That summer

Never mind Desert Island Discs, I might be a musician, but if I was stuck on a desert island I'd go spare without books. Like many a book lover I find it hard to say which is my favourite. At different times in my life I have had different favourites, some weather the years and stay triumphantly as all-time favourites, others fare less well.

I guess my list of Desert Island Books would currently include The Master and Margarita, One pair of hands, Tom Jones, The siege of Krishnapur, Ring out Bow Bells, The nine tailors, One hundred and one dalmatians, Death comes as the end, A tale of two cities and Andrew Greig's wonderfully moving That summer.

That summer is pure magic. Greig's background is as a poet, and this surely explains the wonderfully lyric writing of this book. That summer came out of a cycle of poems (which I have yet to read) by Greig and Kathleen Jamie A flame in your heart. That summer is a simple tale - two young people meet and fall in love against the background of a British summer of idyllic weather. But this is no ordinary summer, it is the summer of 1940, the summer of the Battle of Britain; and both Stella and her RAF boyfriend, Len, know that they may not have long together.

Told partly in Len's voice, part in Stella's, and with the occasional over-arching narrative, this is beautifully written. The basic tale may be simplicity itself, but Greig gets inside the minds of those living and fighting in that summer over 70 years ago. Poignant, heartbreakingly beautiful, That summer doesn't shy away from the realities of war. Inevitably, it is often very sad, but it is also a wonderfully life-affirming read.

I've loved this book since the first time I read it shortly after its publication in 2000, and every time I read it, I love it even more. It may have been that this time, having not read it for a while, the novel touched me even more deeply. I was aware that I was reading the novel at the exact time of year in which it was set - 73 years ago I could have been sitting outside in a hot summer, probably in uniform, looking up at the vapour trails of dog-fights in the skies above East Anglia.
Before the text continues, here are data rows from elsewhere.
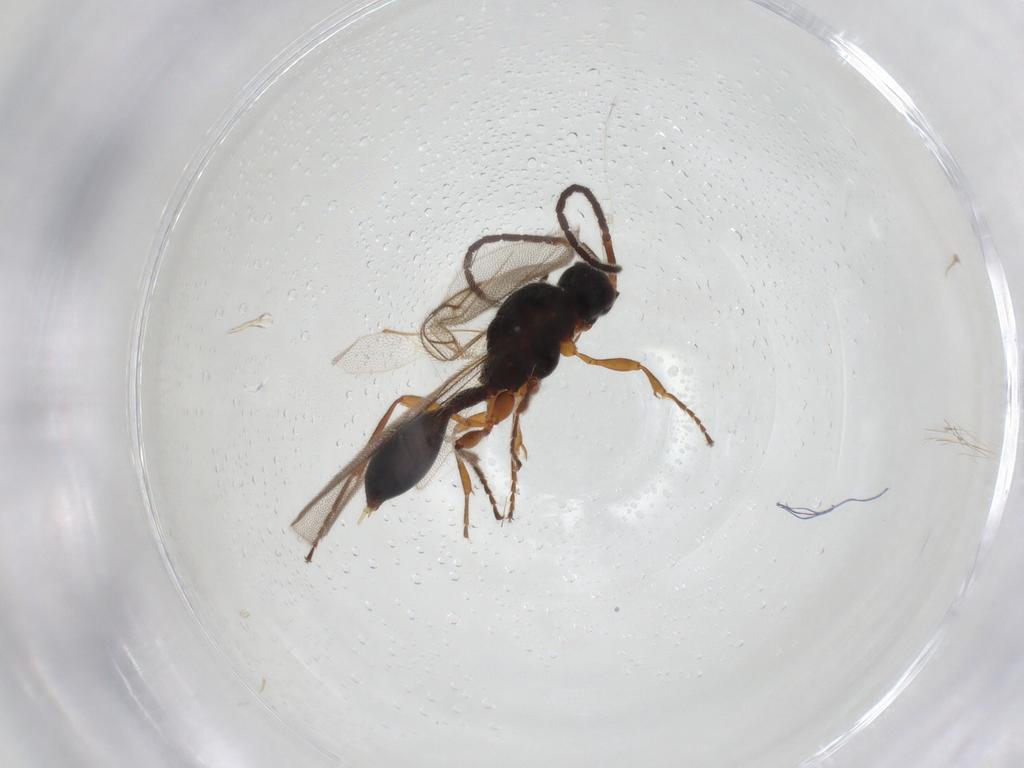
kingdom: Animalia
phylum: Arthropoda
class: Insecta
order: Hymenoptera
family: Diapriidae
That summer is also a tribute to a disappearing generation, disappearing then in 2000, even more so now. Indeed my father, who was in the RAF during the war (although not based in Britain) died a few years after the publication of the novel. Looking at his photo of a young man in tropical RAF uniform, I felt that Greig's book was a worthy tribute to that generation. A generation who are viewed, quite rightly, as heroes, but who were also just very ordinary young people, some of them soooo young, who liked to party and have fun, and make love, and want to live and enjoy life. The Times critic who reviewed this book says it all "It will be a long time before a novel makes you care as much." It's a beautiful, beautiful book, the kind that you just know will remain a loving companion for the rest of your life. 

Comments

Gandergelf said…
I'm not a romance fan ... but this book sounds like the kind of thing I'd love.